=== Extrait proposé ===
Des informations qui sauvent des vies
Le système indonésien d’alerte précoce au tsunami est un bel exemple de l’idée qui sous-tend la prévention moderne des catastrophes : y être préparé
Nous sommes le 2 mars 2016, 19.49 h heure locale, lorsque la terre tremble violemment devant les côtes de Sumatra : 7,7 sur l’échelle de Richter. Au centre de contrôle du système d’alerte précoce au tsunami à Jakarta, les employés se concentrent sur leurs écrans. Un raz-de-marée se prépare-t-il ? Ils analysent avec des simulations informatiques les données de centaines de sismomètres et d’appareils de mesure de niveau dans l’Océan indien. Cinq minutes après le tremblement de terre, l’ingénieur de service décide de déclencher l’alarme au niveau jaune. La radio et la télévision annoncent le danger, des textos sont envoyés, les sirènes installées sur les mosquées retentissent dans les villages côtiers. Mais le raz-de-marée ne survient pas, la fin de l’alerte est donnée.
À plus de 10 000 kilomètres de là, au Centre allemand de recherches géographiques (GFZ) à Potsdam, Jörn Lauterjung a suivi l’évènement. Le système d’alerte précoce au tsunami est pour ce physicien comme un enfant qu’il aurait élevé. Il est satisfait que la « chaîne d’alerte » ait fonctionné, même si la catastrophe n’a pas eu lieu. « J’applique en la matière la philosophie japonaise : nous n’avons pas eu de fausse alerte, nous avons eu de la chance. » Lors du terrible tsunami en décembre 2004, il n’y avait eu ni chance ni alarme : quelque 230 000 personnes périrent bien qu’un grand nombre auraient pu se mettre en sécurité.
Sauver des vies grâces à une information rapide, telle est l’approche du système d’alerte précoce. M. Lauterjung et ses collègues l’ont mis au point avec des partenaires indonésiens à la demande du gouvernement fédéral. L’Allemagne a investi pour cela quelque 55 millions d’euros depuis 2005. Le système fut remis à l’Indonésie en 2011. Un moment de bonheur pour son « père » scientifique Jörn Lauterjung car il montrait « l’ampleur de l’identification avec le projet ». Les chercheurs du GFZ y travaillent encore comme conseillers et organisent des formations pour les 60 employés du centre de contrôle qui surveillent 24 heures sur 24, en trois postes, l‘activité tellurique. Depuis 2007, ils ont déclenché l’alerte 20 fois et un raz-de-marée a effectivement déferlé dans 70 à 80 % des cas.
=== Données fournies ===
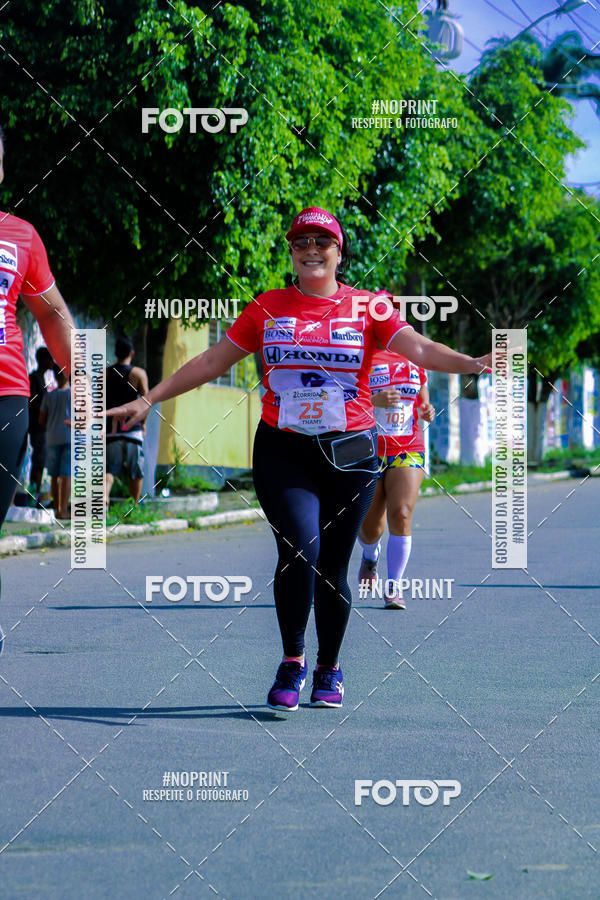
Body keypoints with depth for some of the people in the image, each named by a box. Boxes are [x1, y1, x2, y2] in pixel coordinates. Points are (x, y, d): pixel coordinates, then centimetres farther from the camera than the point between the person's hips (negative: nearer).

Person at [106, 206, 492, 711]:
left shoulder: (366, 307, 5)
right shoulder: (268, 308, 9)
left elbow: (419, 349, -5)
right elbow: (213, 361, 12)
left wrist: (472, 363, -23)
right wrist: (150, 399, 9)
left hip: (349, 452, 0)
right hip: (283, 451, 0)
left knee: (333, 565, 4)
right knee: (299, 549, -19)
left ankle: (329, 669, 24)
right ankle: (292, 662, -2)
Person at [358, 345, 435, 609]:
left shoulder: (415, 363, 9)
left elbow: (423, 404, 22)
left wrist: (428, 412, -2)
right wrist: (373, 401, -28)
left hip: (408, 452, 2)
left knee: (401, 515, -20)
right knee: (371, 531, 6)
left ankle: (393, 587, -12)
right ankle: (371, 555, 44)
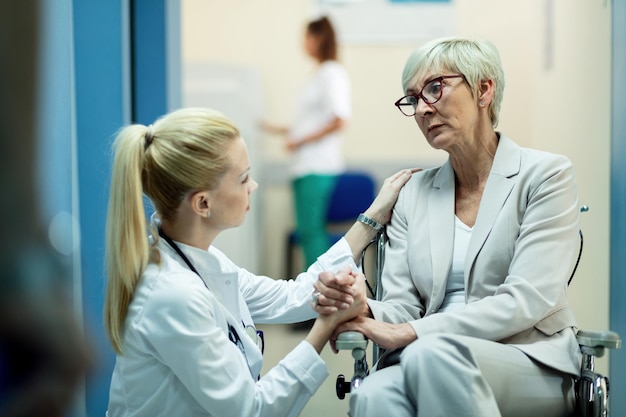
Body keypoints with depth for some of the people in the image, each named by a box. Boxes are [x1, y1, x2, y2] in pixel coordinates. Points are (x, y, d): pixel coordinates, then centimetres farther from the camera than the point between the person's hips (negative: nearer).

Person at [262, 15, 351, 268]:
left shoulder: (332, 73, -8)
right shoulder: (320, 74, 17)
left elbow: (339, 120, -18)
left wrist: (301, 141, -14)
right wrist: (279, 130, 24)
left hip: (319, 168, -9)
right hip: (307, 165, 9)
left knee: (312, 231, -9)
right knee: (307, 232, 8)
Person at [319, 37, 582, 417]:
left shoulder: (545, 175, 0)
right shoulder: (413, 194, 14)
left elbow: (528, 300, -11)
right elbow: (401, 307, 8)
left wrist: (408, 333, -16)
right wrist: (363, 311, -17)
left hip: (532, 366, -2)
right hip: (431, 363, 2)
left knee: (430, 352, -35)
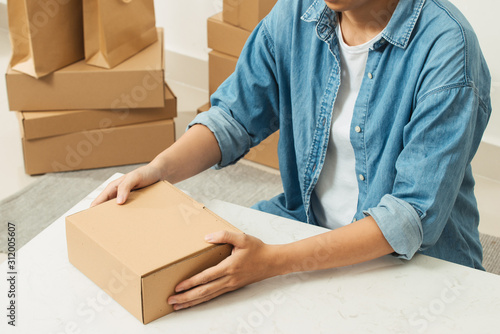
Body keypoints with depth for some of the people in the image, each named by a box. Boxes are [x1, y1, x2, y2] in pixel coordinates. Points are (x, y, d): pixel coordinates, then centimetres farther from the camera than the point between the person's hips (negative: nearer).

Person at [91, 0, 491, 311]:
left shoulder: (447, 49, -23)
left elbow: (415, 216, -27)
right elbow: (236, 115, 4)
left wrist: (275, 261, -36)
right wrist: (158, 169, -14)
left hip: (418, 258, -5)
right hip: (306, 217, 5)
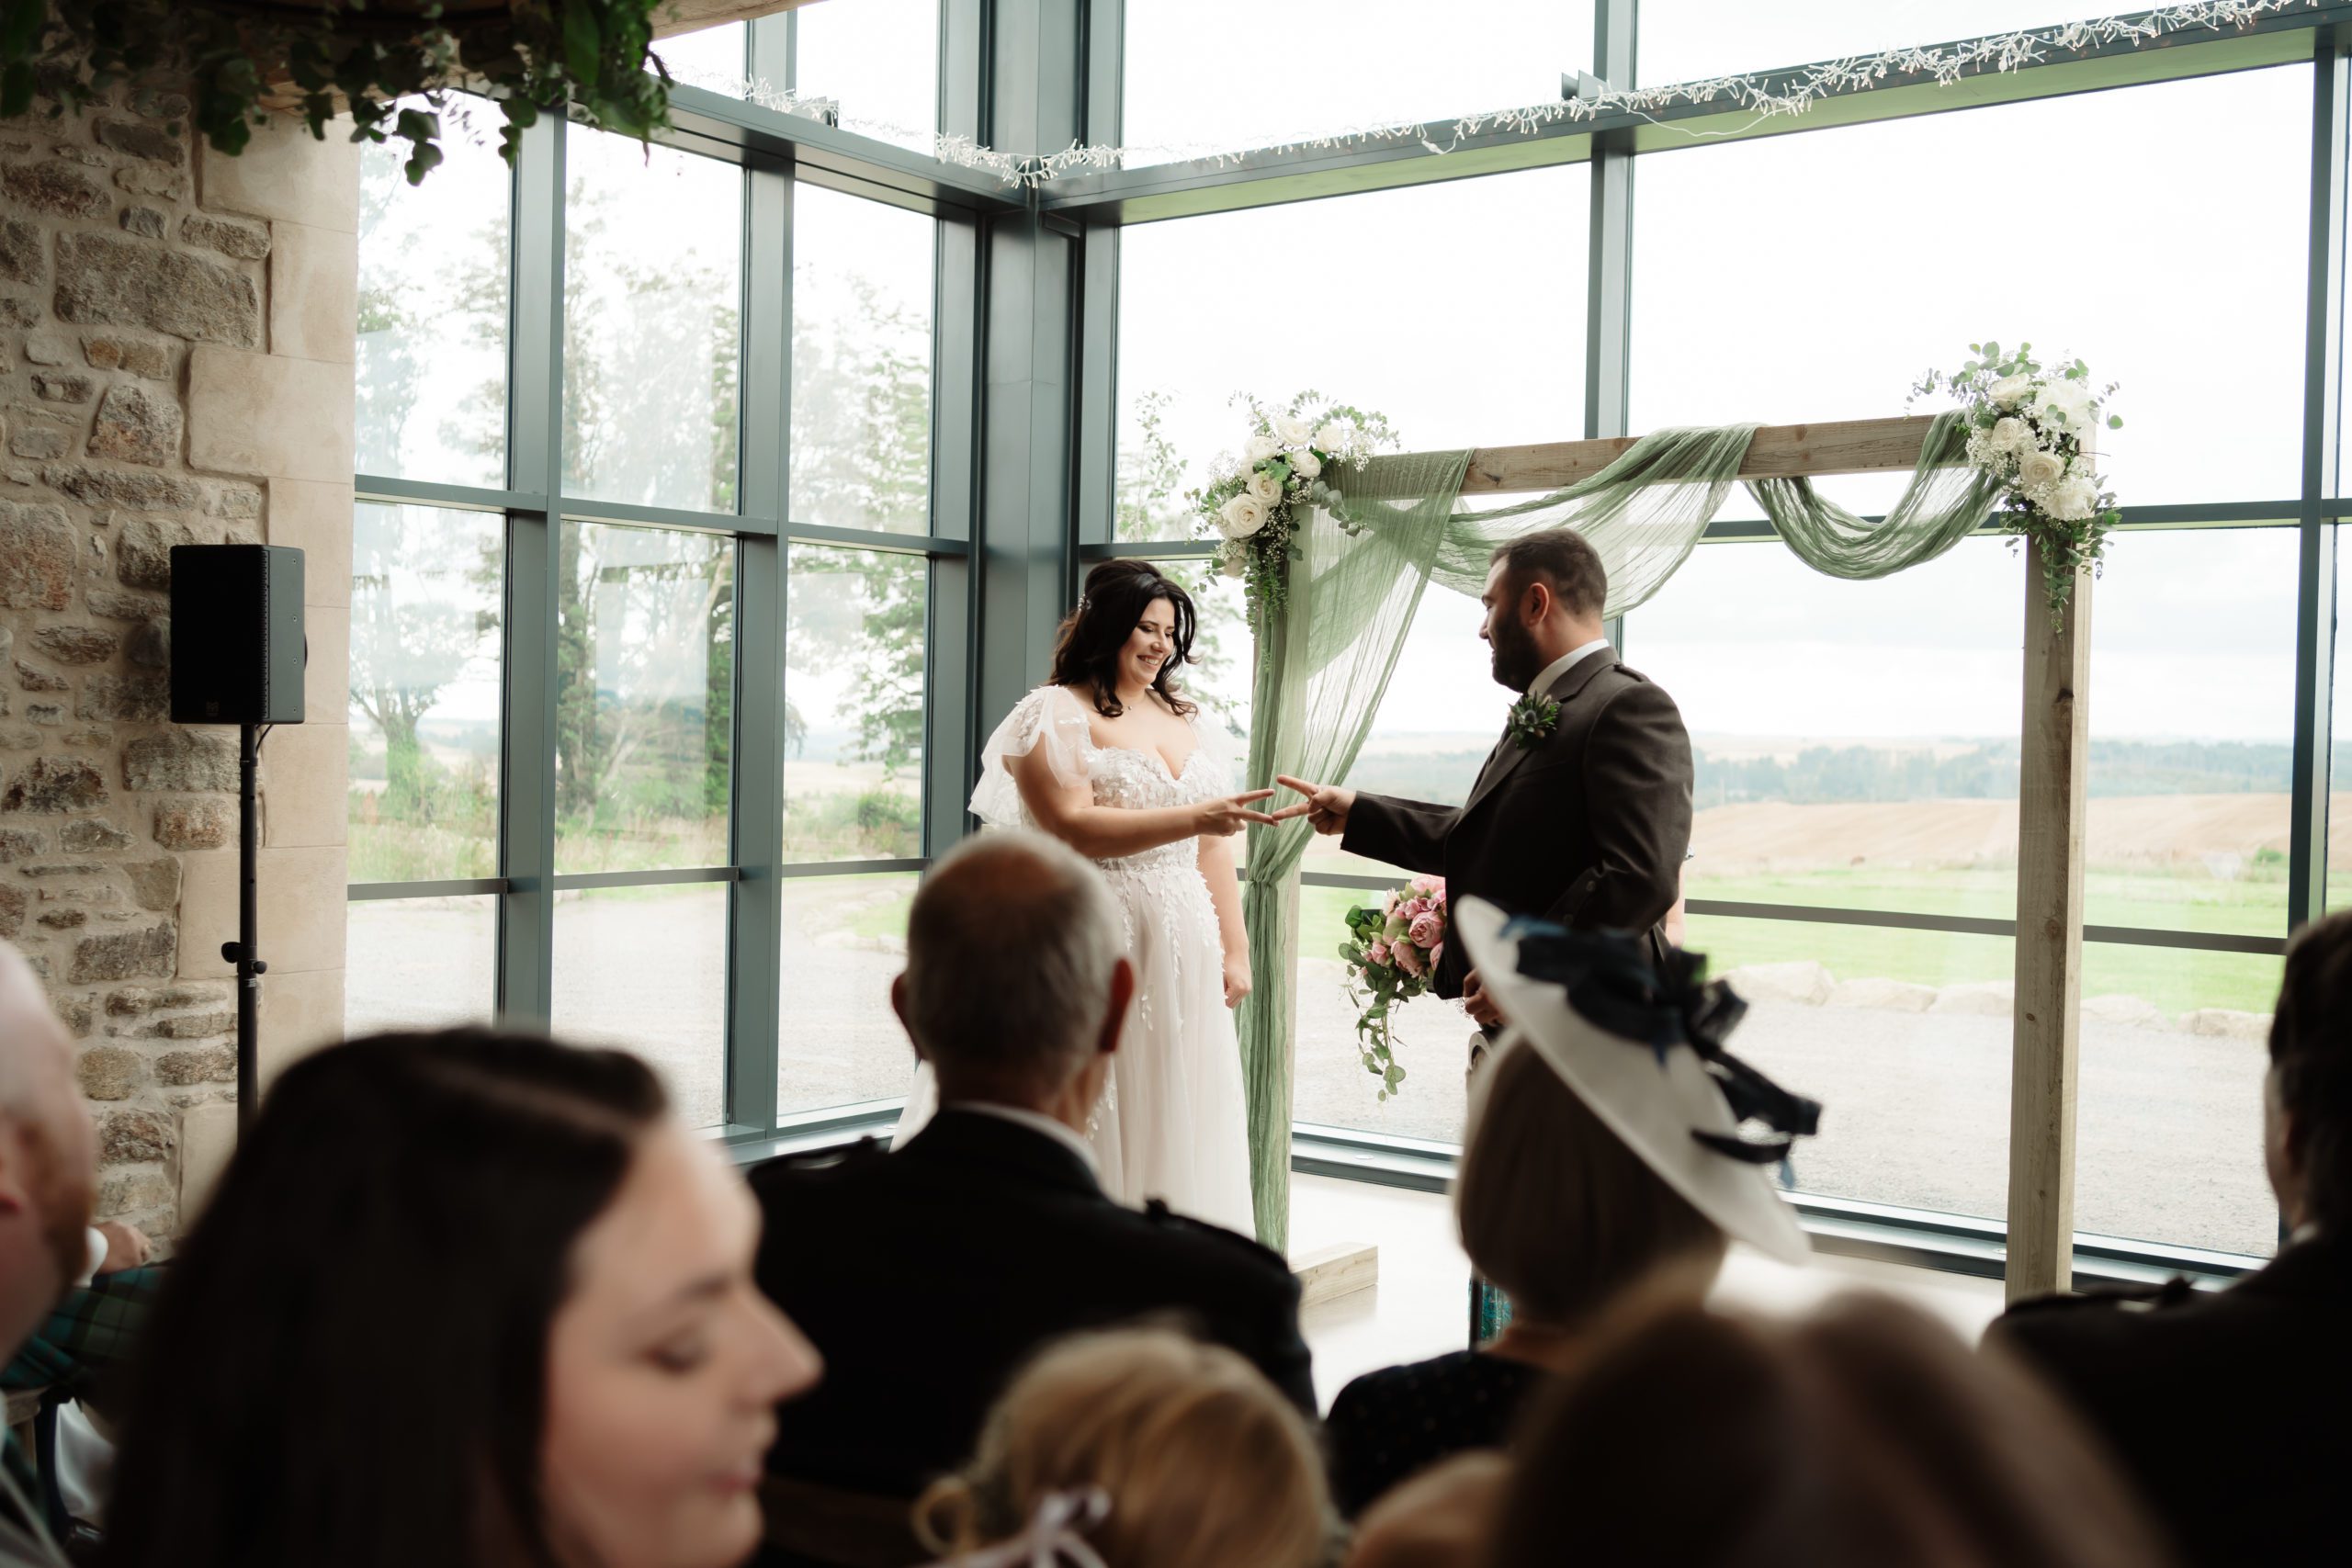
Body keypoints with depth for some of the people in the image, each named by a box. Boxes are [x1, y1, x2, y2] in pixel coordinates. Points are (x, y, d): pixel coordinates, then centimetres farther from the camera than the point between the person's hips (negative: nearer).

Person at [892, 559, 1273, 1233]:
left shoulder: (1190, 722, 16)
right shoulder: (1056, 715, -4)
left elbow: (1213, 847, 16)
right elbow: (1072, 828, -17)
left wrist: (1234, 950, 10)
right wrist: (1192, 817, -21)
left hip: (1182, 961, 6)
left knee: (1172, 1127, 8)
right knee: (1089, 1135, -2)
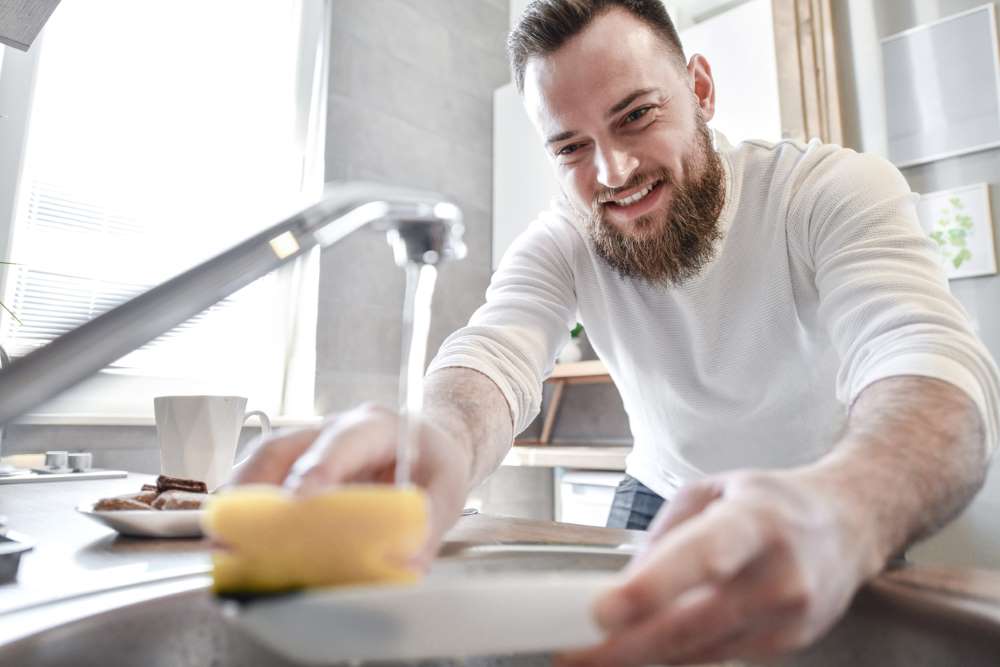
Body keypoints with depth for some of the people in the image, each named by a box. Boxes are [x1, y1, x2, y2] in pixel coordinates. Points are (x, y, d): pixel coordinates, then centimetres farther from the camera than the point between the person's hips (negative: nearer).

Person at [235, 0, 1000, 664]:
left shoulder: (836, 189, -19)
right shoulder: (560, 244, -12)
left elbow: (935, 363, -33)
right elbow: (495, 352, -28)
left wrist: (841, 511, -55)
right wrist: (442, 443, -52)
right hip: (663, 503, 1)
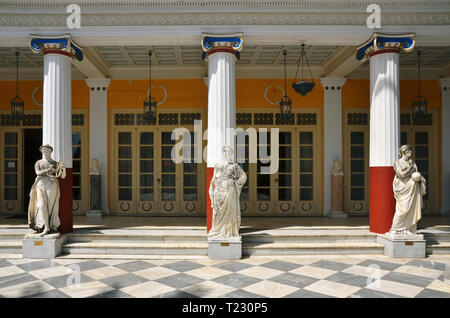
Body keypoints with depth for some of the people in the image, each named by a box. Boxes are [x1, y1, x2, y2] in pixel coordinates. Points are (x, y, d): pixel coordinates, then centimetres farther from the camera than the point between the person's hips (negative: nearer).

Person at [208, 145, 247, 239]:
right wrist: (211, 190, 3)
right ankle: (218, 231, 10)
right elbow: (215, 179, 10)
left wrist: (236, 184, 0)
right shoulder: (218, 165, 11)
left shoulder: (235, 166, 4)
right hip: (219, 190, 2)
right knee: (219, 210, 1)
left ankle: (229, 231, 6)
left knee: (229, 209, -2)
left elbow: (244, 176, 9)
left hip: (230, 190, -2)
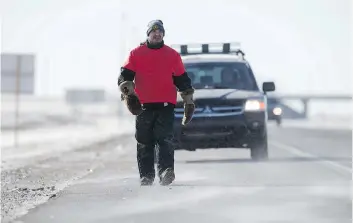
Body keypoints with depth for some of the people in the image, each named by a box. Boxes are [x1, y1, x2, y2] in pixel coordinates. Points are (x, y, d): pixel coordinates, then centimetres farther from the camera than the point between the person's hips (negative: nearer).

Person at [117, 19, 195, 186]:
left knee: (165, 139, -14)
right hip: (143, 105, 1)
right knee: (144, 143, 4)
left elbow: (182, 79, 14)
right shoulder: (136, 53, 8)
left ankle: (166, 171, -24)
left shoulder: (173, 55, 10)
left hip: (166, 105, -1)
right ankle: (146, 176, 9)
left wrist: (188, 100, 9)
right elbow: (125, 75, 4)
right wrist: (128, 91, -14)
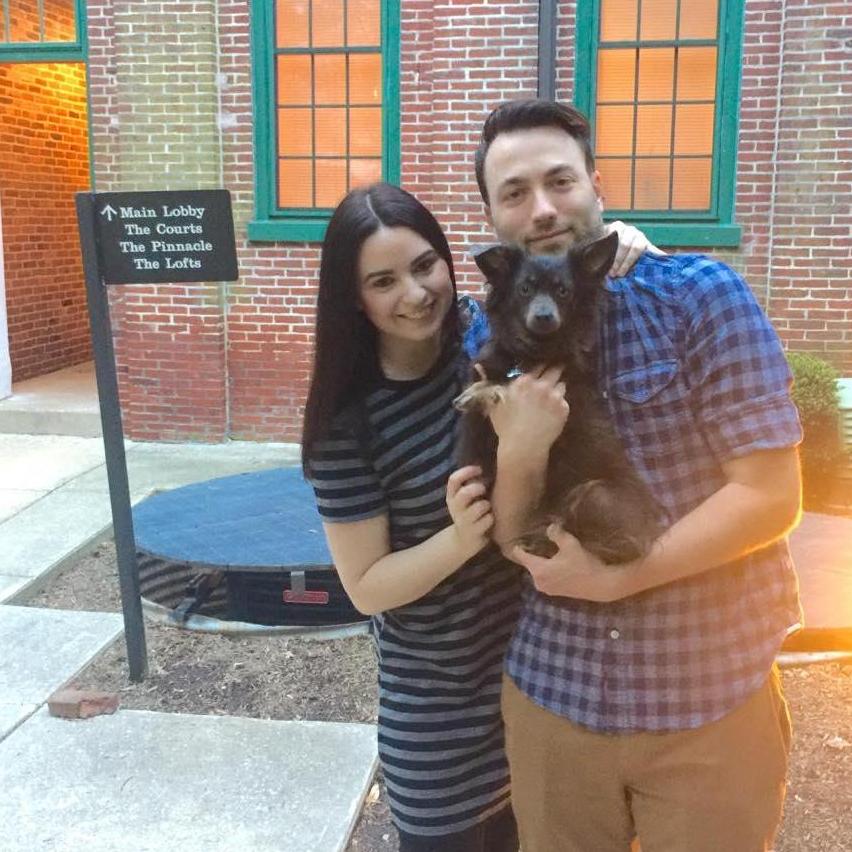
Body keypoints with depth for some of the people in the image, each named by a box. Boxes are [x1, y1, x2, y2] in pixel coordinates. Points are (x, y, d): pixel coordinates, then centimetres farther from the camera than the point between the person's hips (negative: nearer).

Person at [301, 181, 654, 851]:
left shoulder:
===
#### Travail demandé:
**A.** Réponds à ces questions sur l'extrait proposé :
(i) Combien de minutes après le tremblement de terre du 2 mars 2016 l'ingénieur de service déclenche-t-il l'alarme au niveau jaune ?
(ii) Combien de personnes périrent lors du tsunami de décembre 2004 ?
(iii) En quelle année le système fut-il remis à l'Indonésie ?
**B.** Dans le listing, reprends toutes les lignes en commençant par celle qui contient "right knee: (307, 232, 8)" et en terminant par celle qui contient "right hip: (306, 217, 5)", lignes de texte comprises, en décalant de -60 chaque nombre des coordonnées de points. N'inclus pas les images dans ta réponse.
L'extrait proposé et le listing n'ont aucun lien entre eux.

#### Corrigé des tâches:
**A.**
(i) Cinq minutes.
(ii) Quelque 230 000 personnes.
(iii) En 2011.

**B.**
right knee: (247, 172, -52)
Person at [319, 37, 582, 417]:
left shoulder: (485, 115, -60)
right shoulder: (353, 134, -46)
left elbow: (468, 240, -71)
right elbow: (341, 247, -52)
left wrist: (348, 273, -76)
right wrist: (303, 251, -77)
left hip: (472, 306, -62)
right hip: (371, 303, -58)
left knee: (370, 292, -95)
Body keypoints with depth for some of the people in the image, each named by a box. Boxes are [x1, y1, x2, y2] in pixel coordinates. Points are (x, y, d): pixel coordinates, then centimetres farther from the camera than the point between the person's hips (negative: nearer).

Person at [91, 0, 491, 311]:
left shoulder: (387, -11, -83)
left elbow: (355, 156, -87)
right elbow: (176, 55, -56)
left wrist: (215, 201, -96)
right wrist: (98, 109, -74)
left hip: (358, 198, -65)
right hip: (246, 157, -55)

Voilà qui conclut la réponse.